Latihan » Salin tanpa perubahan bagian teks tentang pemimpin ideal di bawah ini, dari "Pemimpin adalah" sampai dengan "masyarakat yang aktif.".

Setiap
negara atau bangsa pasti mengharapkan seorang pemimpin ideal, yang tentunya
mampu mengayomi rakyatnya. Mempedulikan rakyatnya dan mampu mengatur sruktural
fungsional
dalam negara tersebut. Bicara soal pemimpin ideal pasti tak lepas
dari konteks realitas di negara kita. Realitas yang tak lepas dari masalah
negara tentunya mendambakan pemimpin yang kelak menjadi solusi dari
masalah-masalah negara.
Indonesia
yang katanya sudah merdeka, namun masih belum move-on dari korupsi,
kemiskinan, neokolonisme, dan masih banyak PR bagi seluruh penghuninya, baik
dari hirarki pejabat hingga rakyat. Tak ingin mengabsen semua masalah di bumi
pertiwi, marilah kita beralih ke pemimpin ideal.
Pemimpin adalah
subjek, dan objeknya adalah negara. Di dalam negara ada sistem yang di dalamnya
terdapat aturan-aturan yang berlaku. Masyarakat ikut andil di dalamnya. Teori
etzioni dalam penelitian sosial menuturkan bahwa ada dua jenis masyarakat,
yaitu masyarakat aktif dan pasif. Masyarakat aktif adalah masyarakat yang mampu
menggerakkan sistem (negara) itu untuk menjadi lebih baik dengan hal-hal yang
ia miliki, seperti kekuasaan, kesadaran dan pengetahuan. Dengan tiga hal tersebut,
masyarakat aktif itu bisa menjadi modal untuk menjadi pemimpin. Jadi,
singkatnya, pemimpin bisa saja terlahir dari masyarakat yang aktif.
Adapun
idealnya seorang pemimpin, bisa dilihat dari bagaimana ia mengaplikasikan tiga
hal tersebut. dengan kesadaran, pemimpin mampu melihat realitas negaranya.
Dengan pengetahuan, pemimpin mampu mengetahui masalah yang ada pada realitasnya
serta mengetahui solusinya. Dengan kekuasaannya, pemimpin mampu mengaktualkan
dan mengaplikasikan solusinya. Itulah pemimpin yang ideal.

Entri data tersimpan
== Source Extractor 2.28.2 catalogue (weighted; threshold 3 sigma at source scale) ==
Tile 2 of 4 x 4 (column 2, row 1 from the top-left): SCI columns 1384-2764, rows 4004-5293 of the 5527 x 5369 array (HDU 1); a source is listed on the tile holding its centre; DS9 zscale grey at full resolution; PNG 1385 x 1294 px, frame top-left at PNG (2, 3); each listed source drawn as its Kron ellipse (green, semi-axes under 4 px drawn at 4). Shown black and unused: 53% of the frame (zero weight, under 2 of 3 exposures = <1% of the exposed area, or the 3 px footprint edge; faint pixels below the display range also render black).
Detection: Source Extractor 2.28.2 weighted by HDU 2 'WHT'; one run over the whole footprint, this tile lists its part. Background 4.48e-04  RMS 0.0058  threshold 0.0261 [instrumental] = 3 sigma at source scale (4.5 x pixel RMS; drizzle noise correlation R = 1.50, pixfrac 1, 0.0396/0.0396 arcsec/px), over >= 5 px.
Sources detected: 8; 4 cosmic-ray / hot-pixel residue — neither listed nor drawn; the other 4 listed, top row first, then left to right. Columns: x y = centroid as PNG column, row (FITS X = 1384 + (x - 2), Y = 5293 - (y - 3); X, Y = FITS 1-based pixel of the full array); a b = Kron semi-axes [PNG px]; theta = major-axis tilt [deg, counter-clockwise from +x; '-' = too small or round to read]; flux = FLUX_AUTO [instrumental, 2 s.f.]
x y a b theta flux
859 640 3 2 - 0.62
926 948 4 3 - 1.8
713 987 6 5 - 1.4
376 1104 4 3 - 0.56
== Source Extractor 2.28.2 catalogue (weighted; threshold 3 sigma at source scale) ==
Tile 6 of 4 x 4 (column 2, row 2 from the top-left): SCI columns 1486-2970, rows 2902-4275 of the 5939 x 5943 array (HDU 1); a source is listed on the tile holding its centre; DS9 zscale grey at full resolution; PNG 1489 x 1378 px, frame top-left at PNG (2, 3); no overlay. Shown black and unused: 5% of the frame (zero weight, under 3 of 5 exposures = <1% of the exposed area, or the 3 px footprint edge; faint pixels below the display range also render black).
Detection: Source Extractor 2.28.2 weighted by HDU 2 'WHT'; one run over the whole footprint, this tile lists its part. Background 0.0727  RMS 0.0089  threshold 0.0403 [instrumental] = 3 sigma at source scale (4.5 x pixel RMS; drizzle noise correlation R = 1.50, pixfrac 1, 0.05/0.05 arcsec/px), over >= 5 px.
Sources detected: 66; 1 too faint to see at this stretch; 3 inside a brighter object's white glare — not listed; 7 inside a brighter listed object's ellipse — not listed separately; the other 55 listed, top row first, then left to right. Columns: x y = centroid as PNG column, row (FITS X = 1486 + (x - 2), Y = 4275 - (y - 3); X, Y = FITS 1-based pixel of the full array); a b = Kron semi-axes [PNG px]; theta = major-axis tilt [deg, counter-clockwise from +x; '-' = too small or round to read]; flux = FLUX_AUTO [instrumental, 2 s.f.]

Jawaban Tertulis »
Pemimpin adalah
subjek, dan objeknya adalah negara. Di dalam negara ada sistem yang di dalamnya
terdapat aturan-aturan yang berlaku. Masyarakat ikut andil di dalamnya. Teori
etzioni dalam penelitian sosial menuturkan bahwa ada dua jenis masyarakat,
yaitu masyarakat aktif dan pasif. Masyarakat aktif adalah masyarakat yang mampu
menggerakkan sistem (negara) itu untuk menjadi lebih baik dengan hal-hal yang
ia miliki, seperti kekuasaan, kesadaran dan pengetahuan. Dengan tiga hal tersebut,
masyarakat aktif itu bisa menjadi modal untuk menjadi pemimpin. Jadi,
singkatnya, pemimpin bisa saja terlahir dari masyarakat yang aktif.